Please set down the line that contains "員，承各單位主官 (管) 之命，分別辦理各單位之事務。" and every line below it through the last, exactly as written, with no other lines.

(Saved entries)

───

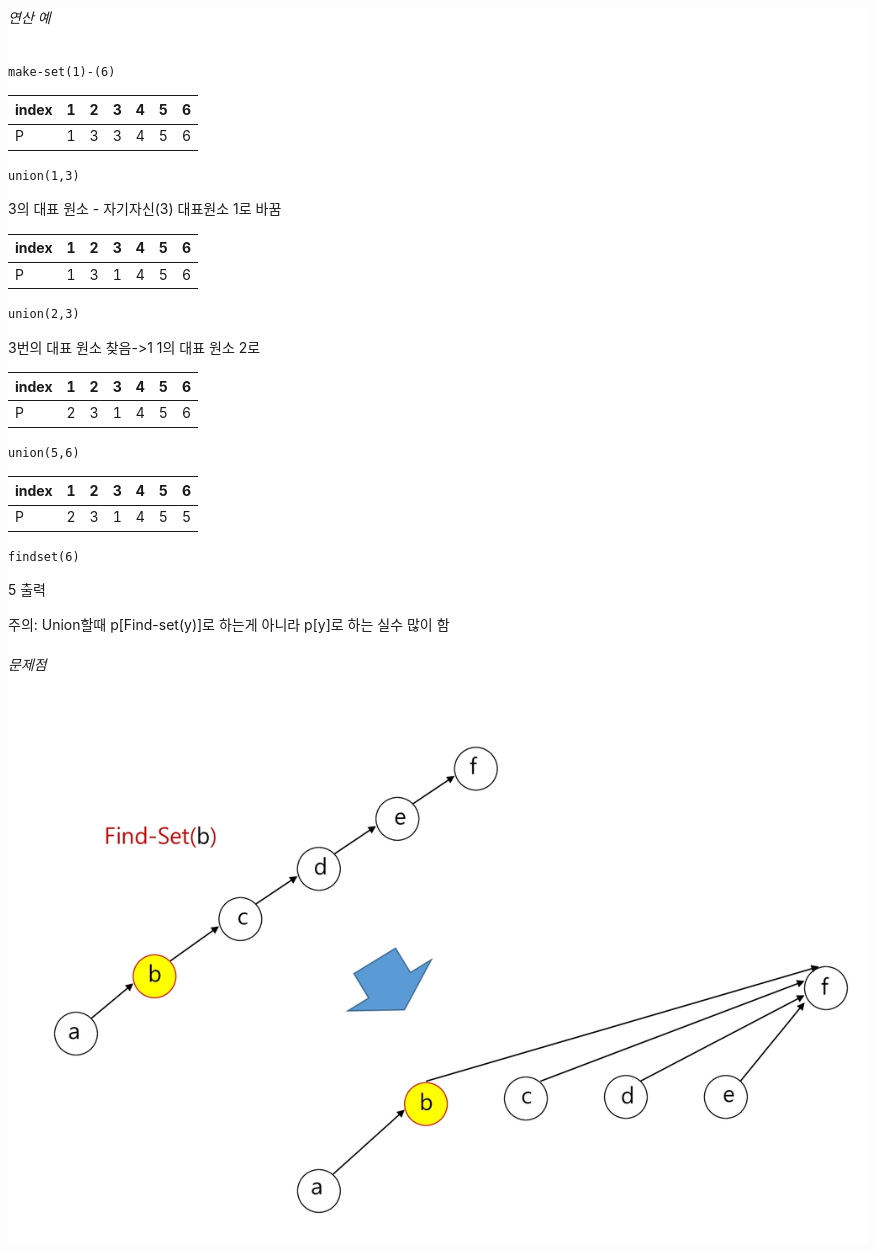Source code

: ###### 연산 예

`make-set(1)-(6)`

| index | 1    | 2    | 3    | 4    | 5    | 6    |
| ----- | ---- | ---- | ---- | ---- | ---- | ---- |
| P     | 1    | 3    | 3    | 4    | 5    | 6    |

`union(1,3) `

3의 대표 원소 - 자기자신(3) 대표원소 1로 바꿈

| index | 1    | 2    | 3    | 4    | 5    | 6    |
| ----- | ---- | ---- | ---- | ---- | ---- | ---- |
| P     | 1    | 3    | 1    | 4    | 5    | 6    |

`union(2,3)`

3번의 대표 원소 찾음->1 1의 대표 원소 2로

| index | 1    | 2    | 3    | 4    | 5    | 6    |
| ----- | ---- | ---- | ---- | ---- | ---- | ---- |
| P     | 2    | 3    | 1    | 4    | 5    | 6    |

`union(5,6)`

| index | 1    | 2    | 3    | 4    | 5    | 6    |
| ----- | ---- | ---- | ---- | ---- | ---- | ---- |
| P     | 2    | 3    | 1    | 4    | 5    | 5    |

`findset(6)`

5 출력

주의: Union할때 p[Find-set(y)]로 하는게 아니라 p[y]로 하는 실수 많이 함

###### 문제점

![image-20220928134326084](./220928.assets/image-20220928134326084.png)
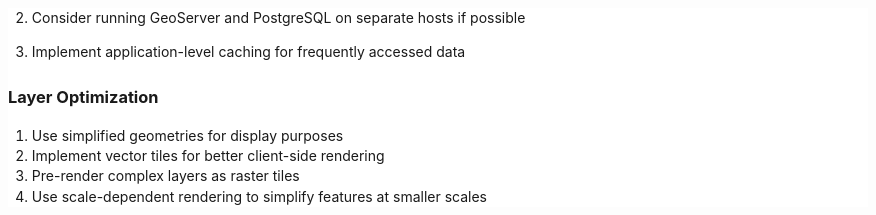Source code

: 2. Consider running GeoServer and PostgreSQL on separate hosts if possible

3. Implement application-level caching for frequently accessed data

### Layer Optimization

1. Use simplified geometries for display purposes
2. Implement vector tiles for better client-side rendering
3. Pre-render complex layers as raster tiles
4. Use scale-dependent rendering to simplify features at smaller scales
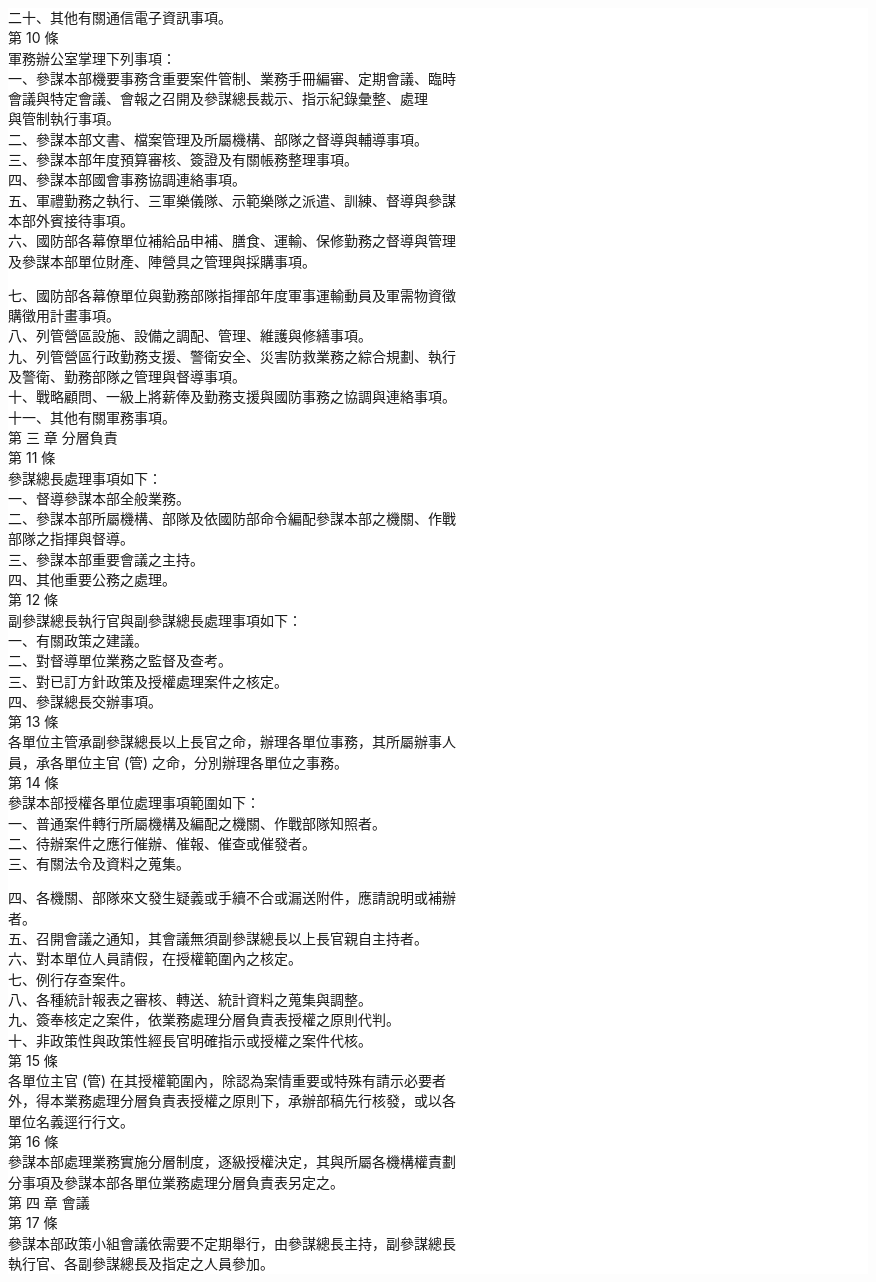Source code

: 二十、其他有關通信電子資訊事項。  
第 10 條  
軍務辦公室掌理下列事項：  
一、參謀本部機要事務含重要案件管制、業務手冊編審、定期會議、臨時  
會議與特定會議、會報之召開及參謀總長裁示、指示紀錄彙整、處理  
與管制執行事項。  
二、參謀本部文書、檔案管理及所屬機構、部隊之督導與輔導事項。  
三、參謀本部年度預算審核、簽證及有關帳務整理事項。  
四、參謀本部國會事務協調連絡事項。  
五、軍禮勤務之執行、三軍樂儀隊、示範樂隊之派遣、訓練、督導與參謀  
本部外賓接待事項。  
六、國防部各幕僚單位補給品申補、膳食、運輸、保修勤務之督導與管理  
及參謀本部單位財產、陣營具之管理與採購事項。  


七、國防部各幕僚單位與勤務部隊指揮部年度軍事運輸動員及軍需物資徵  
購徵用計畫事項。  
八、列管營區設施、設備之調配、管理、維護與修繕事項。  
九、列管營區行政勤務支援、警衛安全、災害防救業務之綜合規劃、執行  
及警衛、勤務部隊之管理與督導事項。  
十、戰略顧問、一級上將薪俸及勤務支援與國防事務之協調與連絡事項。  
十一、其他有關軍務事項。  
第 三 章 分層負責  
第 11 條  
參謀總長處理事項如下：  
一、督導參謀本部全般業務。  
二、參謀本部所屬機構、部隊及依國防部命令編配參謀本部之機關、作戰  
部隊之指揮與督導。  
三、參謀本部重要會議之主持。  
四、其他重要公務之處理。  
第 12 條  
副參謀總長執行官與副參謀總長處理事項如下：  
一、有關政策之建議。  
二、對督導單位業務之監督及查考。  
三、對已訂方針政策及授權處理案件之核定。  
四、參謀總長交辦事項。  
第 13 條  
各單位主管承副參謀總長以上長官之命，辦理各單位事務，其所屬辦事人  
員，承各單位主官 (管) 之命，分別辦理各單位之事務。  
第 14 條  
參謀本部授權各單位處理事項範圍如下：  
一、普通案件轉行所屬機構及編配之機關、作戰部隊知照者。  
二、待辦案件之應行催辦、催報、催查或催發者。  
三、有關法令及資料之蒐集。  


四、各機關、部隊來文發生疑義或手續不合或漏送附件，應請說明或補辦  
者。  
五、召開會議之通知，其會議無須副參謀總長以上長官親自主持者。  
六、對本單位人員請假，在授權範圍內之核定。  
七、例行存查案件。  
八、各種統計報表之審核、轉送、統計資料之蒐集與調整。  
九、簽奉核定之案件，依業務處理分層負責表授權之原則代判。  
十、非政策性與政策性經長官明確指示或授權之案件代核。  
第 15 條  
各單位主官 (管) 在其授權範圍內，除認為案情重要或特殊有請示必要者  
外，得本業務處理分層負責表授權之原則下，承辦部稿先行核發，或以各  
單位名義逕行行文。  
第 16 條  
參謀本部處理業務實施分層制度，逐級授權決定，其與所屬各機構權責劃  
分事項及參謀本部各單位業務處理分層負責表另定之。  
第 四 章 會議  
第 17 條  
參謀本部政策小組會議依需要不定期舉行，由參謀總長主持，副參謀總長  
執行官、各副參謀總長及指定之人員參加。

───

◆ Solution to this task
員，承各單位主官 (管) 之命，分別辦理各單位之事務。  
第 14 條  
參謀本部授權各單位處理事項範圍如下：  
一、普通案件轉行所屬機構及編配之機關、作戰部隊知照者。  
二、待辦案件之應行催辦、催報、催查或催發者。  
三、有關法令及資料之蒐集。  


四、各機關、部隊來文發生疑義或手續不合或漏送附件，應請說明或補辦  
者。  
五、召開會議之通知，其會議無須副參謀總長以上長官親自主持者。  
六、對本單位人員請假，在授權範圍內之核定。  
七、例行存查案件。  
八、各種統計報表之審核、轉送、統計資料之蒐集與調整。  
九、簽奉核定之案件，依業務處理分層負責表授權之原則代判。  
十、非政策性與政策性經長官明確指示或授權之案件代核。  
第 15 條  
各單位主官 (管) 在其授權範圍內，除認為案情重要或特殊有請示必要者  
外，得本業務處理分層負責表授權之原則下，承辦部稿先行核發，或以各  
單位名義逕行行文。  
第 16 條  
參謀本部處理業務實施分層制度，逐級授權決定，其與所屬各機構權責劃  
分事項及參謀本部各單位業務處理分層負責表另定之。  
第 四 章 會議  
第 17 條  
參謀本部政策小組會議依需要不定期舉行，由參謀總長主持，副參謀總長  
執行官、各副參謀總長及指定之人員參加。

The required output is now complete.